Instructions for the task:
Here is a block of records. Copy every line in it that includes "saya".

Records from a data collection

========================

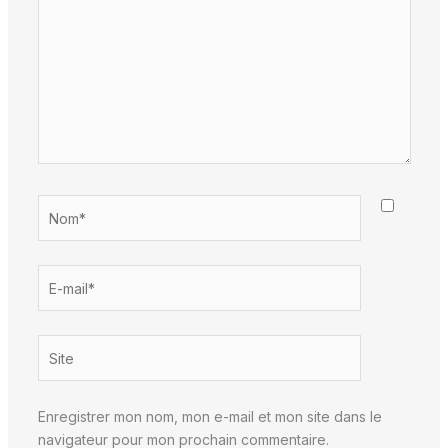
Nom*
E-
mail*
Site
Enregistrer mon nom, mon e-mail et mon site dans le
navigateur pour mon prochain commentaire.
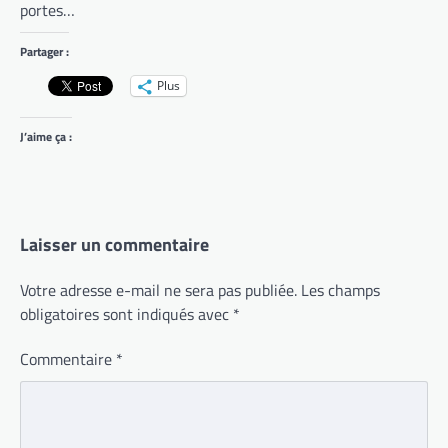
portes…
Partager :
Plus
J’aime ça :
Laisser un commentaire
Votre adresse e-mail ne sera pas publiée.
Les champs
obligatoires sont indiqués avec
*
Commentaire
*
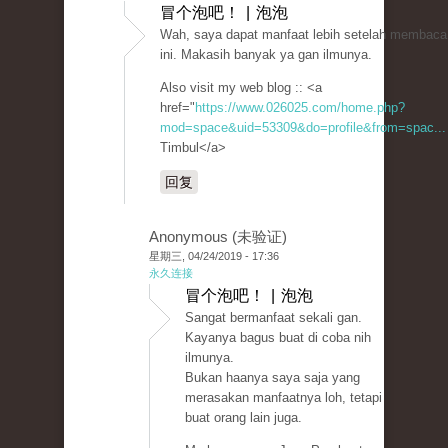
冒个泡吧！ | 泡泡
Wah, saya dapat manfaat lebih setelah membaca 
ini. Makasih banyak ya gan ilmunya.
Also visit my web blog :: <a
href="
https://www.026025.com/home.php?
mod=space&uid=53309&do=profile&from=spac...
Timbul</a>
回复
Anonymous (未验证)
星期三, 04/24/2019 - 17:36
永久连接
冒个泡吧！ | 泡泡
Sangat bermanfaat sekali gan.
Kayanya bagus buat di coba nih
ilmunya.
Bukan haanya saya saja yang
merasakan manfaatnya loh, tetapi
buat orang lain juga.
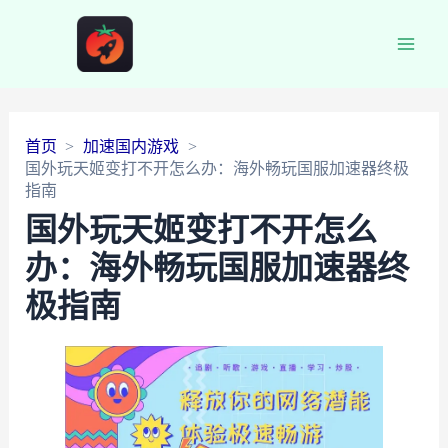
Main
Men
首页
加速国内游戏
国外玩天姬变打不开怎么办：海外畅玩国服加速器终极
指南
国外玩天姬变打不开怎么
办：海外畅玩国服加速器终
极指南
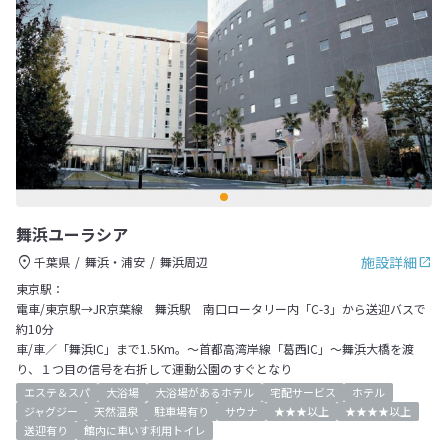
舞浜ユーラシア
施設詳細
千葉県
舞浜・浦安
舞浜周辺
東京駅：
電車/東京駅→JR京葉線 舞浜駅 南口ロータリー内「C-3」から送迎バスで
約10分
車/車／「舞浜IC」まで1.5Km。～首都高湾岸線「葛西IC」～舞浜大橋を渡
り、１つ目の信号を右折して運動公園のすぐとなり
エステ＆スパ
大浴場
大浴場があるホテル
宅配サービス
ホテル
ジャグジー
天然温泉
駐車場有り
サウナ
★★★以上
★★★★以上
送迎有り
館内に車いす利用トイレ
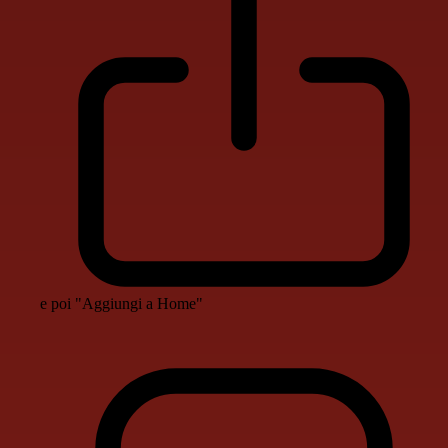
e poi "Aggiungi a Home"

========================

Response for this exercise:
Wah, saya dapat manfaat lebih setelah membaca 
Bukan haanya saya saja yang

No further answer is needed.